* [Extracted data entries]
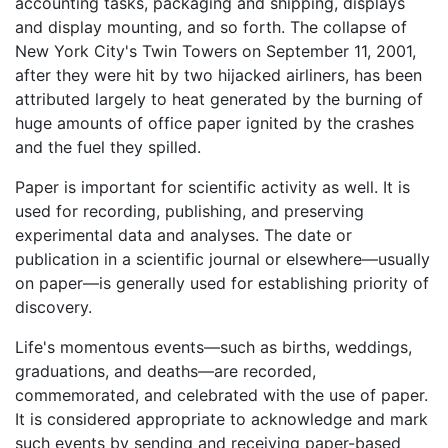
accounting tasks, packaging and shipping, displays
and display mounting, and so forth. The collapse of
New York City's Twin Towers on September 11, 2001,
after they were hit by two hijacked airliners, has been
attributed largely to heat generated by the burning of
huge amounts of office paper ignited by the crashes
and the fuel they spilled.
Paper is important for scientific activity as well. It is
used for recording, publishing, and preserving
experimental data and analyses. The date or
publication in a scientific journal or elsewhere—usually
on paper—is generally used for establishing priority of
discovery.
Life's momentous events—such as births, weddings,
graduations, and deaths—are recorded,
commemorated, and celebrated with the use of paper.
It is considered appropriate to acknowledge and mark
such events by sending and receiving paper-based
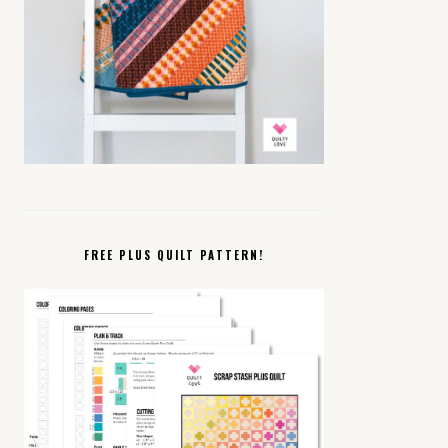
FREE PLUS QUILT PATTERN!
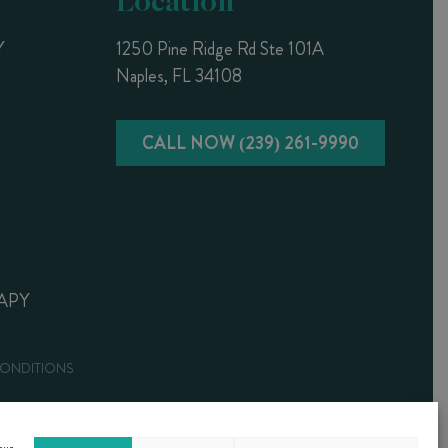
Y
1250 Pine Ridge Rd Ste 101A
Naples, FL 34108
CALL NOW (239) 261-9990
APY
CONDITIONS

* [Instructions to follow]
Replace "events" with "occasions" wherever it occurs in the lines above, keeping everything else the same. Omit the pictures from your answer.

* [Exercise result]
accounting tasks, packaging and shipping, displays
and display mounting, and so forth. The collapse of
New York City's Twin Towers on September 11, 2001,
after they were hit by two hijacked airliners, has been
attributed largely to heat generated by the burning of
huge amounts of office paper ignited by the crashes
and the fuel they spilled.
Paper is important for scientific activity as well. It is
used for recording, publishing, and preserving
experimental data and analyses. The date or
publication in a scientific journal or elsewhere—usually
on paper—is generally used for establishing priority of
discovery.
Life's momentous occasions—such as births, weddings,
graduations, and deaths—are recorded,
commemorated, and celebrated with the use of paper.
It is considered appropriate to acknowledge and mark
such occasions by sending and receiving paper-based
FREE PLUS QUILT PATTERN!
Y
1250 Pine Ridge Rd Ste 101A
Naples, FL 34108
CALL NOW (239) 261-9990
APY
CONDITIONS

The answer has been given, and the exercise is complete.